Antes de volver a Roma para continuar mi ministerio, os exhorto a todos, citando las palabras que Juan Pablo II pronunció aquí en el año 1979: “Debéis ser fuertes, queridísimos hermanos y hermanas. Debéis ser fuertes con la fuerza que brota de la fe. Debéis ser fuertes con la fuerza de la fe. Debéis ser fieles. Hoy más que en cualquier otra época tenéis necesidad de esta fuerza. Debéis ser fuertes con la fuerza de la esperanza, que lleva consigo la perfecta alegría de vivir y no permite entristecer al Espíritu Santo. Debéis ser fuertes con la fuerza del amor, que es más fuerte que la muerte. (...) Debéis ser fuertes con la fuerza de la fe, de la esperanza y de la caridad, consciente y madura, responsable, que nos ayuda a entablar el gran diálogo con el hombre y con el mundo en esta etapa de nuestra historia: diálogo con el hombre y con el mundo, arraigado en el diálogo con Dios mismo —con el Padre, por el Hijo, en el Espíritu Santo—, diálogo de la salvación” (Homilía, 10 de junio de 1979, n. 4: L’Osservatore Romano, edición en lengua española, 24 de junio de 1979, p. 10).

También yo, Benedicto XVI, sucesor del Papa Juan Pablo II, os ruego que miréis desde la tierra al cielo, que fijéis vuestra mirada en Aquel a quien desde hace dos mil años siguen las generaciones que viven y se suceden en nuestra tierra, encontrando en él el sentido definitivo de la existencia.

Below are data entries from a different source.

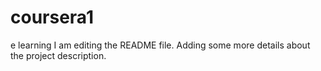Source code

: # coursera1
e learning
I am editing the README file. Adding some more details about the project description.

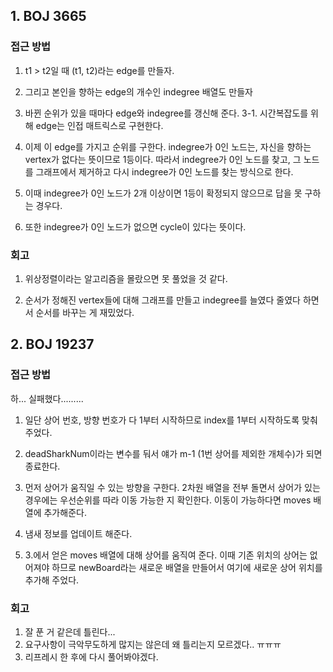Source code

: ## 1. BOJ 3665

### 접근 방법

1. t1 > t2일 때 (t1, t2)라는 edge를 만들자.

2. 그리고 본인을 향하는 edge의 개수인 indegree 배열도 만들자

3. 바뀐 순위가 있을 때마다 edge와 indegree를 갱신해 준다.
   3-1. 시간복잡도를 위해 edge는 인접 매트릭스로 구현한다.

4. 이제 이 edge를 가지고 순위를 구한다. indegree가 0인 노드는, 자신을 향하는 vertex가 없다는 뜻이므로 1등이다. 따라서 indegree가 0인 노드를 찾고, 그 노드를 그래프에서 제거하고 다시 indegree가 0인 노드를 찾는 방식으로 한다.

5. 이때 indegree가 0인 노드가 2개 이상이면 1등이 확정되지 않으므로 답을 못 구하는 경우다.

6. 또한 indegree가 0인 노드가 없으면 cycle이 있다는 뜻이다.

### 회고

1. 위상정렬이라는 알고리즘을 몰랐으면 못 풀었을 것 같다.

2. 순서가 정해진 vertex들에 대해 그래프를 만들고 indegree를 늘였다 줄였다 하면서 순서를 바꾸는 게 재밌었다.

## 2. BOJ 19237

### 접근 방법

하... 실패했다.........

1. 일단 상어 번호, 방향 번호가 다 1부터 시작하므로 index를 1부터 시작하도록 맞춰주었다.
2. deadSharkNum이라는 변수를 둬서 얘가 m-1 (1번 상어를 제외한 개체수)가 되면 종료한다.

3. 먼저 상어가 움직일 수 있는 방향을 구한다. 2차원 배열을 전부 돌면서 상어가 있는 경우에는 우선순위를 따라 이동 가능한 지 확인한다. 이동이 가능하다면 moves 배열에 추가해준다.

4. 냄새 정보를 업데이트 해준다.

5. 3.에서 얻은 moves 배열에 대해 상어를 움직여 준다. 이때 기존 위치의 상어는 없어져야 하므로 newBoard라는 새로운 배열을 만들어서 여기에 새로운 상어 위치를 추가해 주었다.

### 회고

1. 잘 푼 거 같은데 틀린다...
2. 요구사항이 극악무도하게 많지는 않은데 왜 틀리는지 모르겠다.. ㅠㅠㅠ
3. 리프레시 한 후에 다시 풀어봐야겠다.
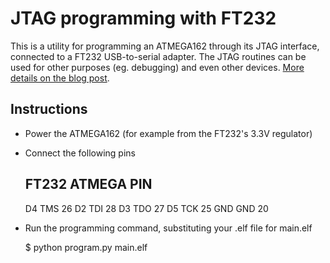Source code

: JTAG programming with FT232
==

This is a utility for programming an ATMEGA162 through its JTAG
interface, connected to a FT232 USB-to-serial adapter. The JTAG routines can be
used for other purposes (eg. debugging) and even other devices. [More details
on the blog post](https://ignamv.wordpress.com/?p=302).

Instructions
--

* Power the ATMEGA162 (for example from the FT232's 3.3V regulator)

* Connect the following pins

    FT232   ATMEGA  PIN
    --------------------
    D4      TMS     26
    D2      TDI     28
    D3      TDO     27
    D5      TCK     25
    GND     GND     20

* Run the programming command, substituting your .elf file for main.elf

    $ python program.py main.elf

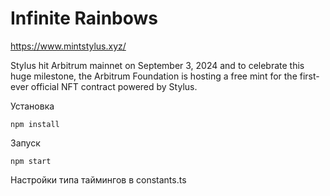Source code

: # Infinite Rainbows

https://www.mintstylus.xyz/

Stylus hit Arbitrum mainnet on September 3, 2024 and to celebrate this huge milestone, the Arbitrum Foundation is hosting a free mint for the first-ever official NFT contract powered by Stylus.

Установка

`npm install`

Запуск

`npm start`

Настройки типа таймингов в constants.ts
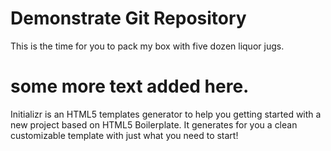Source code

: # Demonstrate Git Repository
This is the time for you to pack my box with five dozen liquor jugs.

# some more text added here.
Initializr is an HTML5 templates generator to help you getting started with a new project based on HTML5 Boilerplate. 
It generates for you a clean customizable template with just what you need to start! 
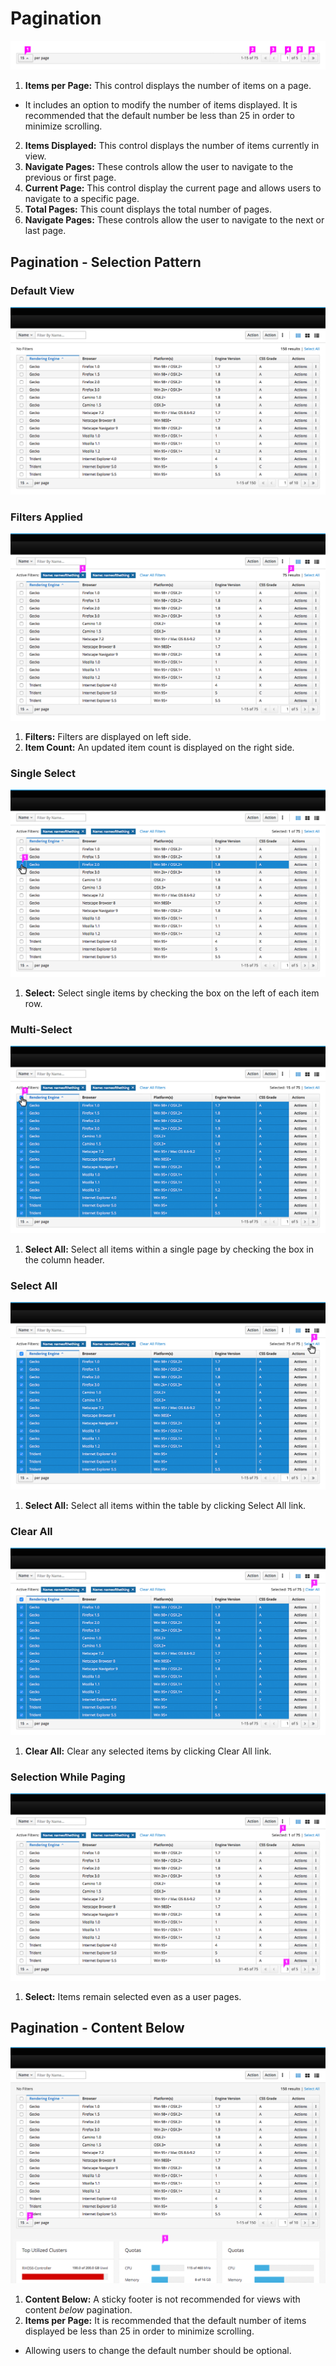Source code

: # Pagination

![Pagination Callouts](img/pagination_callouts.png)

1. **Items per Page:** This control displays the number of items on a page.
  * It includes an option to modify the number of items displayed. It is recommended that the default number be less than 25 in order to minimize scrolling.
2. **Items Displayed:** This control displays the number of items currently in view.
3. **Navigate Pages:** These controls allow the user to navigate to the previous or first page.
4. **Current Page:** This control display the current page and allows users to navigate to a specific page.
5. **Total Pages:** This count displays the total number of pages.
6. **Navigate Pages:** These controls allow the user to navigate to the next or last page.

## Pagination - Selection Pattern

### Default View
![Pagination Select 1](img/pagination_selection_1.png)

### Filters Applied
![Pagination Select 2](img/pagination_selection_2.png)

1. **Filters:** Filters are displayed on left side.
2. **Item Count:** An updated item count is displayed on the right side.

### Single Select
![Pagination Select 3](img/pagination_selection_3.png)

1. **Select:** Select single items by checking the box on the left of each item row.

### Multi-Select
![Pagination Select 4](img/pagination_selection_4.png)

1. **Select All:** Select all items within a single page by checking the box in the column header.

### Select All
![Pagination Select 5](img/pagination_selection_5.png)

1. **Select All:** Select all items within the table by clicking Select All link.

### Clear All
![Pagination Select 6](img/pagination_selection_6.png)

1. **Clear All:** Clear any selected items by clicking Clear All link.

### Selection While Paging
![Pagination Select 7](img/pagination_selection_7.png)

1. **Select:** Items remain selected even as a user pages.

## Pagination - Content Below
![Pagination Content Below](img/pagination_content_below.png)

1. **Content Below:** A sticky footer is not recommended for views with content *below* pagination.
2. **Items per Page:** It is recommended that the default number of items displayed be less than 25 in order to minimize scrolling.
  * Allowing users to change the default number should be optional.
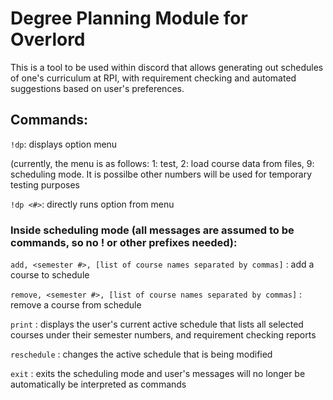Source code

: # Degree Planning Module for Overlord

This is a tool to be used within discord that allows generating out schedules of one's curriculum at RPI, with requirement checking and automated suggestions based on user's preferences.


## Commands:

`!dp`: displays option menu 

(currently, the menu is as follows: 1: test, 2: load course data from files, 9: scheduling mode. It is possilbe other numbers will be used for temporary testing purposes

`!dp <#>`: directly runs option from menu

### Inside scheduling mode (all messages are assumed to be commands, so no ! or other prefixes needed):

`add, <semester #>, [list of course names separated by commas]` : add a course to schedule

`remove, <semester #>, [list of course names separated by commas]` : remove a course from schedule

`print` : displays the user's current active schedule that lists all selected courses under their semester numbers, and requirement checking reports

`reschedule` : changes the active schedule that is being modified

`exit` : exits the scheduling mode and user's messages will no longer be automatically be interpreted as commands
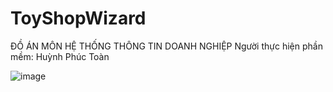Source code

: # ToyShopWizard
ĐỒ ÁN MÔN HỆ THỐNG THÔNG TIN DOANH NGHIỆP
Người thực hiện phần mềm: Huỳnh Phúc Toàn

![image](https://user-images.githubusercontent.com/97122589/232543686-cf7a1e8d-ae4a-44a9-a90a-abf1114fc53e.png)
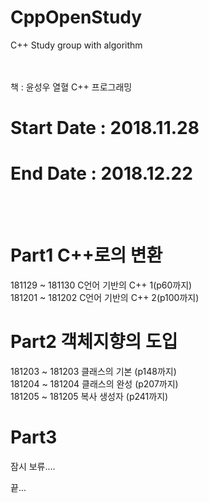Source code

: # CppOpenStudy
C++ Study group with algorithm
<br>
<br>

<br>
책 : 윤성우 열혈 C++ 프로그래밍
<br>

# Start Date : 2018.11.28
# End   Date : 2018.12.22
<br>
<br>

# Part1 C++로의 변환
181129 ~ 181130 C언어 기반의 C++ 1(p60까지) <br>
181201 ~ 181202 C언어 기반의 C++ 2(p100까지)

# Part2 객체지향의 도입
181203 ~ 181203 클래스의 기본 (p148까지) <br>
181204 ~ 181204 클래스의 완성 (p207까지) <br>
181205 ~ 181205 복사 생성자   (p241까지) <br>

# Part3 

잠시 보류....

끝...
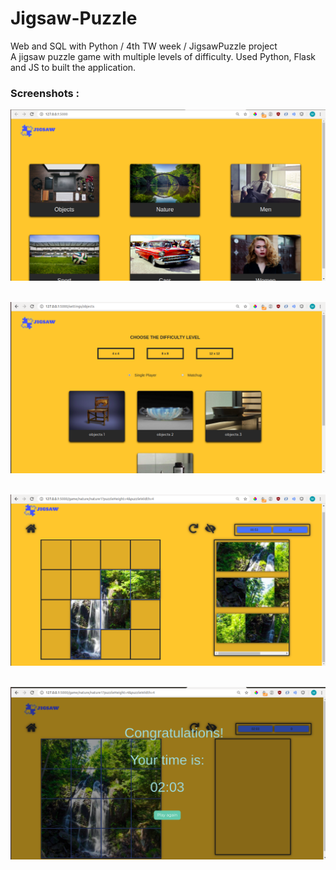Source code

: # Jigsaw-Puzzle
Web and SQL with Python / 4th TW week / JigsawPuzzle project <br />
A jigsaw puzzle game with multiple levels of difficulty. Used Python, Flask and JS to built
the application.


### Screenshots :

![Home Page](./ScreenShots/Screenshot1.png?raw=true)
<br />
<br />


![Cart Page](./ScreenShots/Screenshot2.png?raw=true)
<br />
<br />

![Checkout Page](./ScreenShots/Screenshot3.png?raw=true)
<br />
<br />

![Payout Page](./ScreenShots/Screenshot4.png?raw=true)
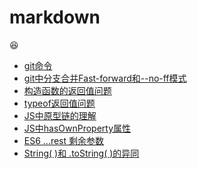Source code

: # markdown

:laughing:

- [git命令](./git.md)
- [git中分支合并Fast-forward和--no-ff模式](./merge-in-git.md)
- [构造函数的返回值问题](./构造函数的返回值.md)
- [typeof返回值问题](./typeof.md)
- [JS中原型链的理解](./原型链.md)
- [JS中hasOwnProperty属性](hasOwnProperty.md)
- [ES6 ...rest 剩余参数](./...rest)
- [String( )和 .toString( )的异同](./String()和.toString().md)
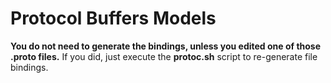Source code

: # Protocol Buffers Models
**You do not need to generate the bindings, unless you edited one of those .proto files.** If you did, just execute the **protoc.sh** script to re-generate file bindings.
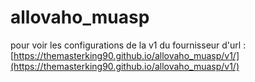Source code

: # allovaho_muasp

pour voir les configurations de la v1 du fournisseur d'url : [https://themasterking90.github.io/allovaho_muasp/v1/](https://themasterking90.github.io/allovaho_muasp/v1/)
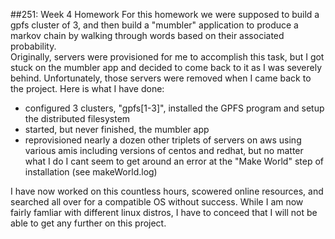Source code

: ##251: Week 4 Homework
For this homework we were supposed to build a gpfs cluster of 3, and then build a "mumbler" application to produce a markov chain by walking through words based on their associated probability.  
Originally, servers were provisioned for me to accomplish this task, but I got stuck on the mumbler app and decided to come back to it as I was severely behind. Unfortunately, those servers were removed when I came back to the project. Here is what I have done:  

  * configured 3 clusters, "gpfs[1-3]", installed the GPFS program and setup the distributed filesystem
  * started, but never finished, the mumbler app
  * reprovisioned nearly a dozen other triplets of servers on aws using various amis including versions of centos and redhat, but no matter what I do I cant seem to get around an error at the "Make World" step of installation (see makeWorld.log)
  
I have now worked on this countless hours, scowered online resources, and searched all over for a compatible OS without success. While I am now fairly famliar with different linux distros, I have to conceed that I will not be able to get any further on this project.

Fortalecidos por la fe en Dios, esforzaos con empeño por consolidar su reino en la tierra: el reino del bien, de la justicia, de la solidaridad y de la misericordia. Os ruego que testimoniéis con valentía el Evangelio ante el mundo de hoy, llevando la esperanza a los pobres, a los que sufren, a los abandonados, a los desesperados, a quienes tienen sed de libertad, de verdad y de paz. Haciendo el bien al prójimo y promoviendo el bien común, testimoniad que Dios es amor.

Por último, os ruego que compartáis con los demás pueblos de Europa y del mundo el tesoro de la fe, también en consideración del recuerdo de vuestro compatriota que, como Sucesor de san Pedro, hizo esto con extraordinaria fuerza y eficacia. Y también acordaos de mí en vuestras oraciones y en vuestros sacrificios, como os acordabais de mi gran predecesor, para que yo pueda cumplir la misión que Cristo me ha confiado. Os ruego: permaneced firmes en la fe. Permaneced firmes en la esperanza. Permaneced firmes en la caridad. Amén.

Romana, n. 42, enero-junio 2006, p. 53-57.